Ulaş Bardakçı’nın ölüm haberi geldiğinde kendini tutamadı ağladı. Bir gün sonra ise, “Ben para bulmaya gidiyorum” diyerek dükkandan ayrıldı.

Ve örgütteki arkadaşlarıyla bağını kopardı.

Yıllarca anlatılan bir efsanedir. İlyas Aydın arandığı o zaman diliminde Genelkurmay’ın merdivenlerinde görülmüştü. Peki kim görmüştü?

Oğuzhan Müftüoğlu...!

Koray’ın öldürüldüğü gündü. Koray’la buluşacaktık. Taksiyle tam Genelkurmay’ın önünden geçerken, şöyle 15-20 metre kadar ileride o aslanlı merdivenlerin önündeki kaldırımın kenarında, ya karşıya geçmek için ya da taksi beklerken İlyas Aydın’ı gördüm. Onu görünce beni görmemesi için takside oturduğum yerde hafifçe eğilerek saklandım, önünden geçip gittik.

Bitmeyen Yolculuk / Oğuzhan Müftüoğlu Kitabı

Söyleşi : Adnan Bostancıoğlu

★★★

Müftüoğlu’nun da anlatımıyla da giderek büyüyen şüphe bulutunu Mahir Çayan sert bir emirle dağıttı.

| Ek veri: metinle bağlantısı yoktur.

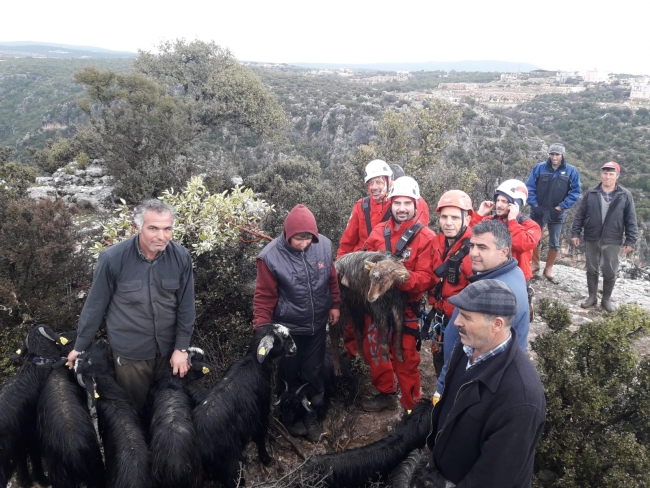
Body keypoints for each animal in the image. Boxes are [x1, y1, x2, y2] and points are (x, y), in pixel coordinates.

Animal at [0, 324, 73, 488]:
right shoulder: (32, 434)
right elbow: (34, 457)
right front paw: (41, 479)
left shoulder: (19, 441)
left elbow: (22, 461)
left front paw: (25, 480)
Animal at [191, 324, 294, 488]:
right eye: (283, 338)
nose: (295, 348)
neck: (255, 364)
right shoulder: (261, 414)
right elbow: (260, 438)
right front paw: (267, 460)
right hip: (230, 462)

“Prenses bir daha yanınıza gelirse işini bitirin!”

★★★

Artık ölüm emri verilmişti.

O günlerin tozu toprağı içerisinde kimse ayrıntısına inmek istemedi. Çayan’ın emrini kabul etti. Ama hakkında ölüm emri çıkartılmış İlyas Aydın ne yaptı dersiniz?

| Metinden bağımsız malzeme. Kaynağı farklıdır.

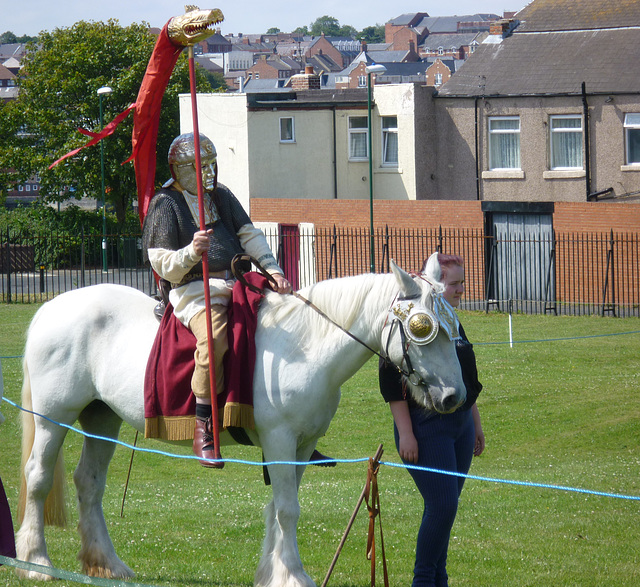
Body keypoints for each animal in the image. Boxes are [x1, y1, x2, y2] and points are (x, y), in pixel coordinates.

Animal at [15, 262, 464, 587]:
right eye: (422, 328)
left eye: (454, 328)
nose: (454, 397)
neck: (307, 347)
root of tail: (49, 310)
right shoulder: (280, 441)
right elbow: (287, 509)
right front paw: (293, 576)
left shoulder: (301, 445)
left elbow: (278, 508)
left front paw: (272, 573)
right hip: (54, 417)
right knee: (37, 477)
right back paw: (36, 561)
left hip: (101, 417)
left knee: (89, 483)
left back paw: (107, 564)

Malatya’ya gitti. Orada devrimcilerle buluştu ve Filistin’e geçti. Filistin’de faaliyet gösteren Türkiyeli devrimcilerin kampına gitti.

Sonun başlangıcı da orada başladı. Mahir ve 9 arkadaşı da Kızıldere’de öldürülmüştü. Çatışmadan önce Mahir çevresini kuşatan askeri birliklere şöyle bağırmıştı.

“MİT’çiler İlyas’ınızı da getirin!”

★★★

Türkiye’den gelen haberler “ajan” olduğunun ispatı sayıldı. Kampta sorguya alındı. Sorgulayan isim Teslim Töre’ydi.

Bu sorgu sonunda İlyas Aydın yaşamını kaybetti.

Ve bugüne kadar İlyas Aydın’ın ajan olduğu kabul edildi.

Oysa gerçek öyle miydi?

★★★

MİT’çi Mehmet Eymür şüpheli bir hali olduğunu ama MİT’çi olmadığını söylüyor. ‘Belki başka bir istihbarat örgütü olabilir’ diyor.

Genelkurmay’ın önünde onu son kez gören Oğuzhan Müftüoğlu ise ajan olduğuna kesinkes inanıyor.

O çıktıktan 10 dakika sonra basılan evde yakalan Necmi ve İlkay Demir ise...

 “Eğer biri şikayetçi olacaksa o biz olmalıyız. O evden ayrıldı ve ev basıldı. Ama biz onun ajan olmadığını çok iyi biliyoruz. Sadece korkak biriydi” diyorlar.

İlyas Aydın’ı ilk kez örgütleyen Orhan Savaşçı da hemen hemen aynı görüşteydi. Onun ajan olduğunu düşünmüyordu.

Teslim Töre ajan olduğundan emindi.

Büyük gazeteci Uğur Mumcu bile işin içinden çıkamamıştı.

Yazılarında İlyas Aydın ajan mı değil miydi diye soruyordu.